After all, Louzy said, this was a guy who banged his head to Metallica, knocked heads as a solid lineman for the Grafton High Bearcats football team and flipped burgers at the town’s only McDonalds for his spending money.
There was also his high school nickname. “Caveman.” The one he carried for rest of his life.
“Yeah,” Louzy laughed. “He just this big, lumbering guy, so people started calling him ‘Caveman.’ Except the girls called him, ‘Cavie.’ It was always, ‘C’mere, Cavie.’”
For family, friends and country (and the other way around)
Bolyard, without fail, was always there as a friend, Louzy said.
“He wasn’t an extrovert, but wasn’t an introvert, either,” Louzy said.
“Tim never got too excited, and that makes sense, when you look at everything he accomplished in the military and all the things he saw and had to do on the battlefield. That’s who you want, when you’re in circumstances like that.”
His friend, Louzy said, amazingly kept his sense of humor and fun-loving attitude, despite all those combat circumstances.
Bolyard, as chronicled on his Facebook page, doted on his family and was to known to laugh (uncontrollably) at the antics of the “Duck Dynasty” crew on TV.

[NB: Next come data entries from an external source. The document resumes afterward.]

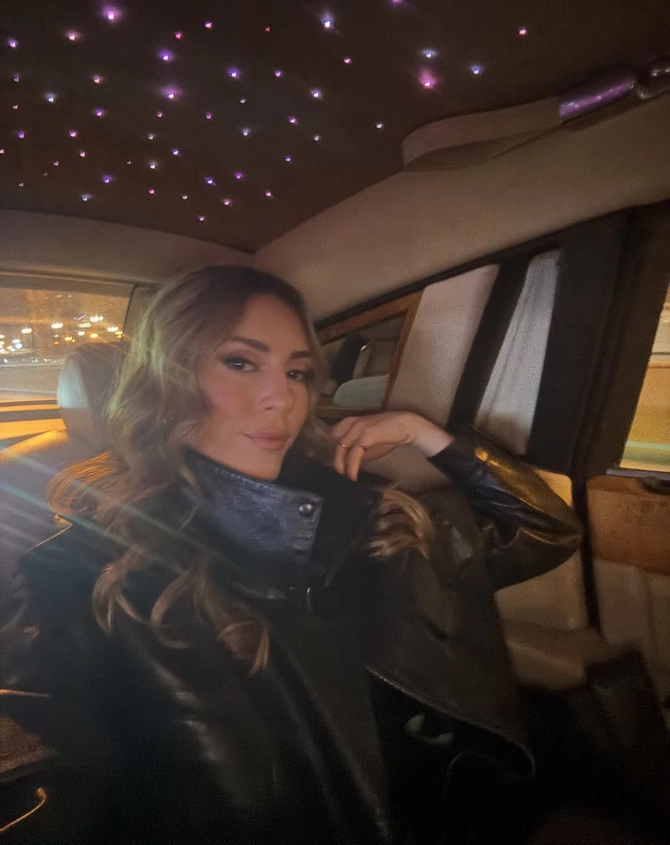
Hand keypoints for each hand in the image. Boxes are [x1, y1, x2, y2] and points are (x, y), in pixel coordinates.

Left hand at [331, 411, 453, 480]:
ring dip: (341, 467)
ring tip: (343, 479)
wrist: (406, 424)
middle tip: (337, 475)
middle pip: (334, 445)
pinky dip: (351, 468)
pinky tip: (352, 477)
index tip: (334, 465)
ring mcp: (357, 428)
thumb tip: (349, 463)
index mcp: (349, 422)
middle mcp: (350, 423)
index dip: (332, 452)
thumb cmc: (388, 433)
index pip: (333, 437)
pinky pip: (353, 455)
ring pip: (341, 450)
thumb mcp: (368, 442)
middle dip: (335, 461)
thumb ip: (357, 449)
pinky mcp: (365, 436)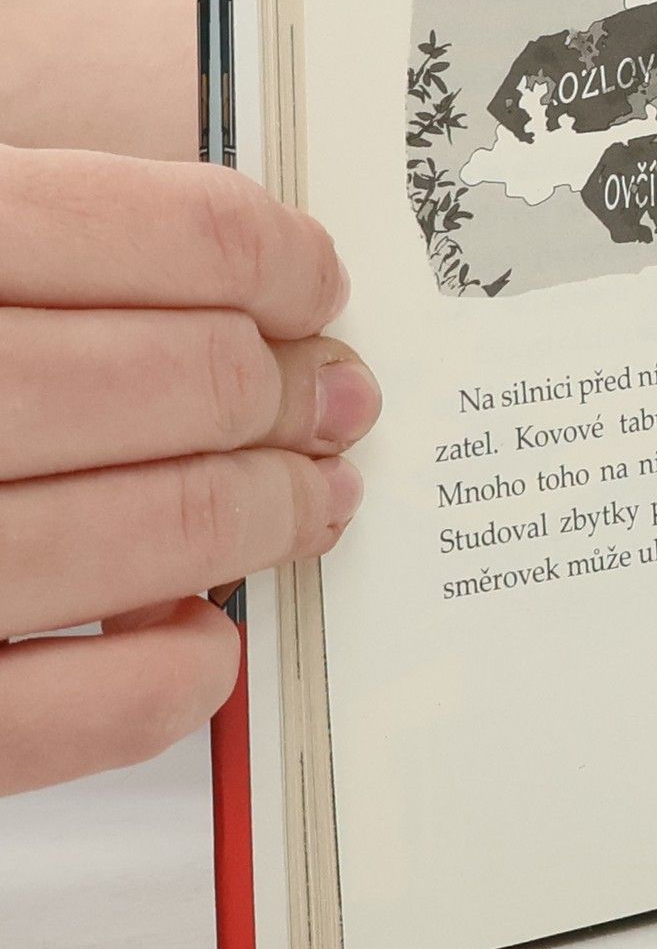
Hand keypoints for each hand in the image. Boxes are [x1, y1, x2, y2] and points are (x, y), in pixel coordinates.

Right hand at [0, 148, 381, 794]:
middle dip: (287, 393)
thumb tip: (228, 274)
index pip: (163, 230)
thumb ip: (29, 243)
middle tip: (333, 399)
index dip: (273, 259)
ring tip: (310, 502)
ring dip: (264, 521)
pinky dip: (159, 687)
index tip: (313, 284)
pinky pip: (43, 717)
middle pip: (177, 382)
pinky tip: (202, 647)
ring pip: (141, 538)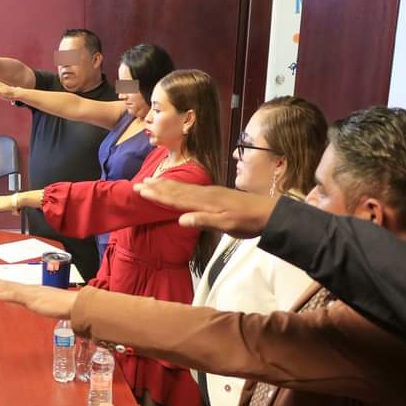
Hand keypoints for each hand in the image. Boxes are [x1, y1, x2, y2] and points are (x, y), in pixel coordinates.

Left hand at [0, 278, 77, 318]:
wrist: (75, 304)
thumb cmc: (68, 306)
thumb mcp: (55, 307)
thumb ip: (50, 307)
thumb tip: (51, 309)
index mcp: (35, 291)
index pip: (15, 287)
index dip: (3, 285)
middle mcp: (30, 289)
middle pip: (8, 284)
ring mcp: (29, 293)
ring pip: (7, 287)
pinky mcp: (30, 299)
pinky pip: (12, 296)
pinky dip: (1, 295)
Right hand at [133, 179, 279, 237]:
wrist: (268, 212)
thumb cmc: (246, 222)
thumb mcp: (226, 225)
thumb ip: (203, 221)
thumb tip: (180, 220)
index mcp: (204, 202)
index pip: (176, 198)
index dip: (158, 195)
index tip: (141, 190)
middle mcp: (203, 194)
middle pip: (175, 190)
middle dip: (156, 187)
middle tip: (137, 183)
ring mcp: (209, 192)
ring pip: (181, 187)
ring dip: (164, 184)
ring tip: (150, 180)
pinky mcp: (214, 193)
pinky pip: (189, 188)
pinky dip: (177, 186)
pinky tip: (174, 185)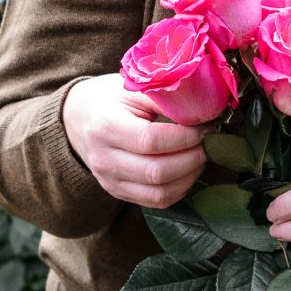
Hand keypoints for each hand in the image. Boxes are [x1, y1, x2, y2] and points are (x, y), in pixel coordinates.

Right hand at [63, 72, 206, 209]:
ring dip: (189, 176)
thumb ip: (165, 99)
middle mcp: (104, 159)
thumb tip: (204, 109)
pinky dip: (179, 189)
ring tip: (202, 155)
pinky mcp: (118, 193)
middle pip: (157, 172)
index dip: (185, 137)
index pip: (151, 141)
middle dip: (193, 158)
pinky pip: (156, 201)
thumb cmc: (112, 98)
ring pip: (159, 193)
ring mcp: (110, 181)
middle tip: (210, 142)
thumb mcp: (134, 89)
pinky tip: (190, 170)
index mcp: (105, 127)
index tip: (205, 127)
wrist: (81, 118)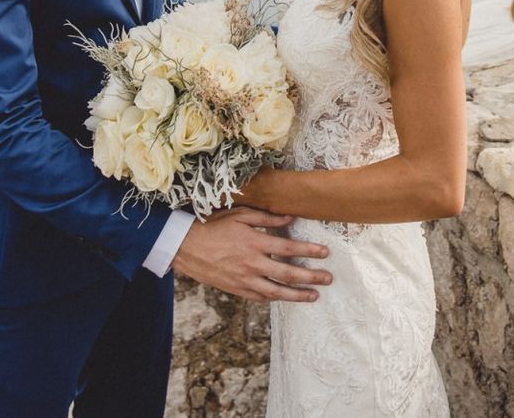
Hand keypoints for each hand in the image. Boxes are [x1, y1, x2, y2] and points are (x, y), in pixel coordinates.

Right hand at [172, 207, 331, 302]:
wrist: (185, 246)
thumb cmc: (213, 225)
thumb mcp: (240, 215)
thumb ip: (267, 218)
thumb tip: (291, 218)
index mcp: (255, 243)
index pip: (290, 249)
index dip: (310, 252)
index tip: (325, 253)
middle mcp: (252, 264)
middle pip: (288, 274)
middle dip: (311, 277)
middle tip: (329, 278)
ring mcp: (244, 279)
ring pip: (276, 292)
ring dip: (298, 295)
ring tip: (314, 296)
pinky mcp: (236, 289)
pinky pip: (259, 297)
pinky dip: (275, 298)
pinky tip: (286, 298)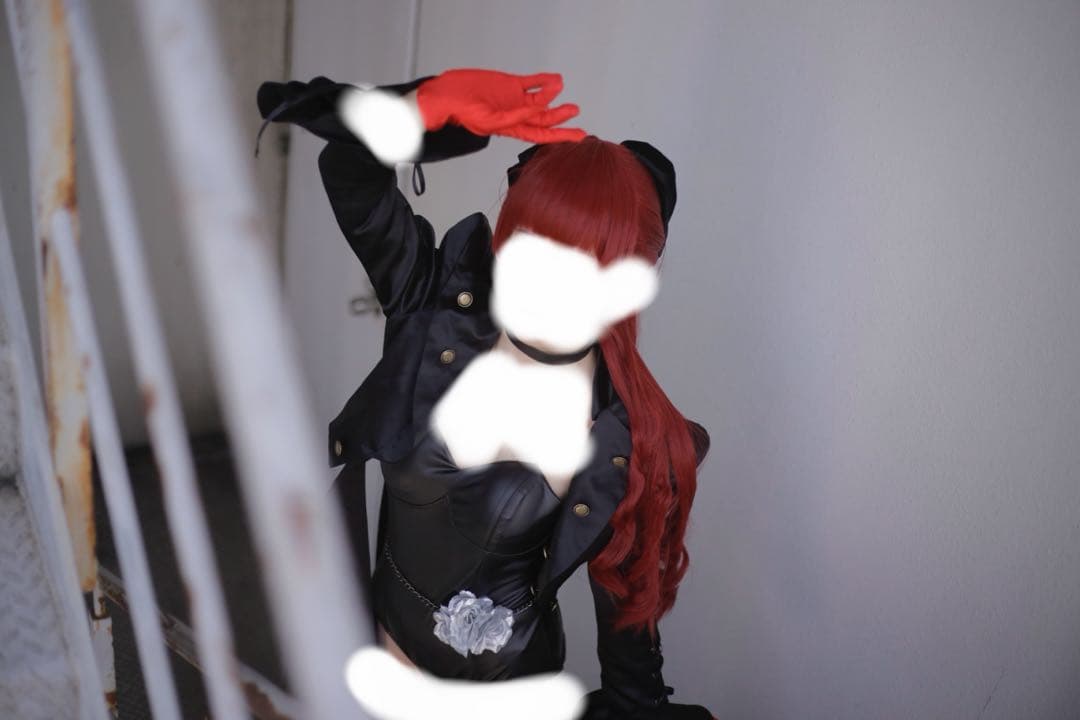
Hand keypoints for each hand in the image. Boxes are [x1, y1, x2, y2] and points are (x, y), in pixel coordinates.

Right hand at [416, 68, 586, 142]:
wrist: (448, 94)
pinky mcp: (509, 84)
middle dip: (560, 115)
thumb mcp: (491, 120)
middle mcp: (516, 114)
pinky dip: (542, 80)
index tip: (578, 135)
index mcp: (512, 128)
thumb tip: (534, 111)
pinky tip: (553, 79)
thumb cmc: (463, 113)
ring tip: (558, 85)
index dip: (561, 136)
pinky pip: (531, 82)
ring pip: (540, 98)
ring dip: (551, 92)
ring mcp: (514, 98)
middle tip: (574, 110)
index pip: (542, 134)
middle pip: (544, 117)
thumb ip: (514, 116)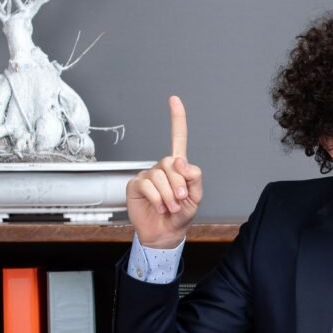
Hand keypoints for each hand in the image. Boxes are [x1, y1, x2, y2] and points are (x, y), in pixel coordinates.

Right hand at [126, 95, 203, 247]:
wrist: (165, 233)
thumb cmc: (180, 214)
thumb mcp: (196, 196)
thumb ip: (194, 177)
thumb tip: (181, 162)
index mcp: (178, 167)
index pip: (177, 138)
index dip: (176, 119)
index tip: (174, 100)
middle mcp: (162, 167)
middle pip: (171, 163)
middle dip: (179, 185)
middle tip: (180, 200)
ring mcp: (148, 174)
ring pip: (160, 177)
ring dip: (169, 196)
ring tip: (170, 207)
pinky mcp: (136, 184)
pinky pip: (148, 185)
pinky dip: (157, 199)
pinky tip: (158, 206)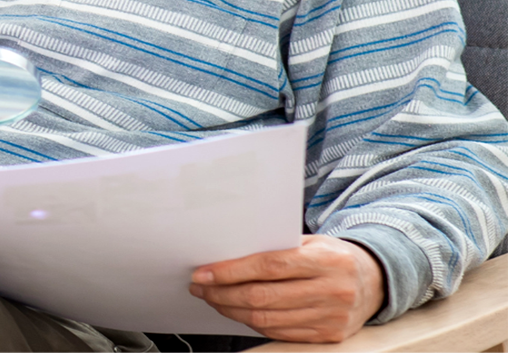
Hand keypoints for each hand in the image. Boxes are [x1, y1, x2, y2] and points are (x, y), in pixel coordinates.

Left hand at [189, 235, 385, 342]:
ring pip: (268, 320)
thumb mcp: (312, 242)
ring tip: (214, 298)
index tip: (204, 272)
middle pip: (264, 297)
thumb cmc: (333, 256)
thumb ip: (277, 247)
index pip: (269, 266)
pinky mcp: (329, 336)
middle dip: (223, 293)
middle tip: (201, 286)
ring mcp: (331, 317)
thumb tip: (227, 255)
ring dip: (232, 310)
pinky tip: (238, 312)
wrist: (376, 281)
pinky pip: (280, 333)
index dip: (231, 271)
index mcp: (326, 260)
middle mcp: (331, 290)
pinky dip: (253, 324)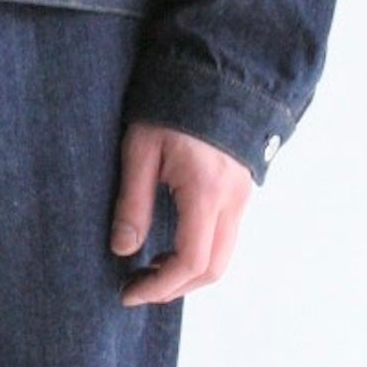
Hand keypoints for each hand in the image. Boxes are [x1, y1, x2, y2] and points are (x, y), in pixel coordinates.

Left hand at [111, 120, 252, 305]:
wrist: (212, 73)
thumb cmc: (169, 106)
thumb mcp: (140, 149)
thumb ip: (133, 201)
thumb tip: (123, 249)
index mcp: (206, 192)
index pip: (191, 261)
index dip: (160, 286)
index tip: (129, 293)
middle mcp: (233, 200)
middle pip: (214, 268)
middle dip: (176, 287)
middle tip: (138, 286)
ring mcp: (243, 196)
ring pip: (223, 255)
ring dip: (189, 273)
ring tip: (150, 269)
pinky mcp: (242, 190)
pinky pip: (227, 237)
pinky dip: (201, 253)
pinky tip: (171, 246)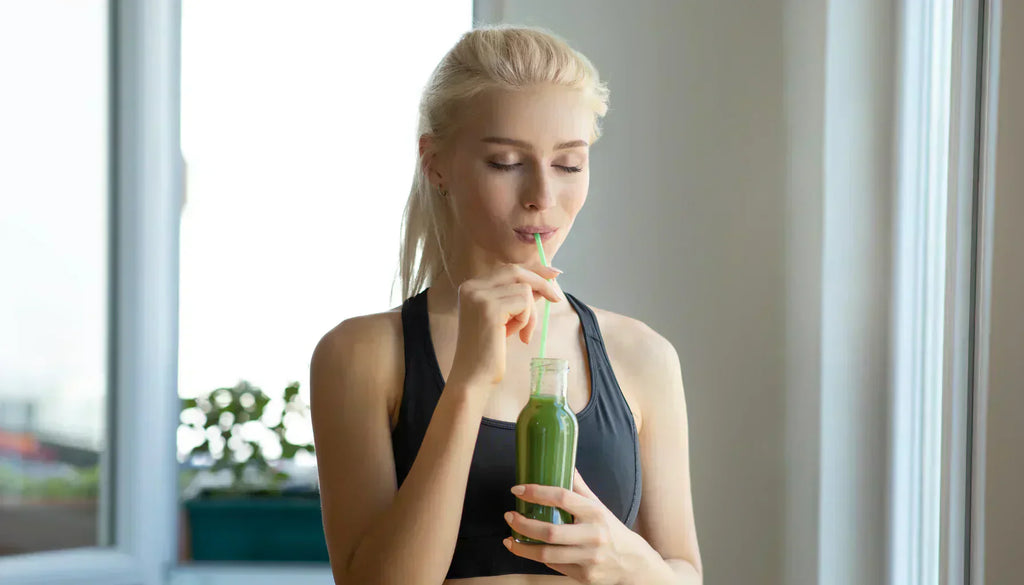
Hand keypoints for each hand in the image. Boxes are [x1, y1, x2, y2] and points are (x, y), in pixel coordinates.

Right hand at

He was a photography buff who liked a good ice cream shop. The master sergeant was an officially recognized grill master at the cookout, too.
Sugar Puff weighs in
Louzy, a local businessman and advocate of community causes in Grafton, was doing something he thought he should do for Bolyard’s family.
He was selling “Caveman” T-shirts, with 100 percent of the proceeds going to the family of his fallen friend.
Louzy had set up a table along U.S. 50 for the commerce. After the funeral and graveside services, a big guy with a beard and even bigger grin rolled up.
“You’re doing this for the family, right?” William Combs asked.
“Yes sir, I am,” came Louzy’s reply.
“Ya got any in 3X?”
“Sorry, I have to re-order.”
“Crap. How about a 4X?”
“One right here.”
“Sold.”
Combs, who drove up from his home in Louisville, Ky., for the funeral, was a soldier under Bolyard’s command.
He’s a big guy — 6-foot-4, 300 pounds — and was that same size when he was in the service.
Because Combs’ bulk was paired with a fun-loving personality, a certain sergeant major came up with what he thought was an appropriate nickname.
“’Sugar Puff.’ He called me, ‘Sugar Puff.’ Only man in the military who could call me that.”
In turn, he was proud to call Bolyard his sergeant major.
Combs was so distraught when he got the text telling him his friend and former officer was dead, that he had to leave work for the day.
“Tim was there for us,” he said. “If he told you something, you knew it was true. He watched out for us and protected us.”
Like the “Caveman” moniker, Combs still answers to “Sugar Puff,” he said — at least in certain situations.
“It’s my gamer tag,” he said.
“You ever see it online, that’s me. My tribute to the sergeant major.”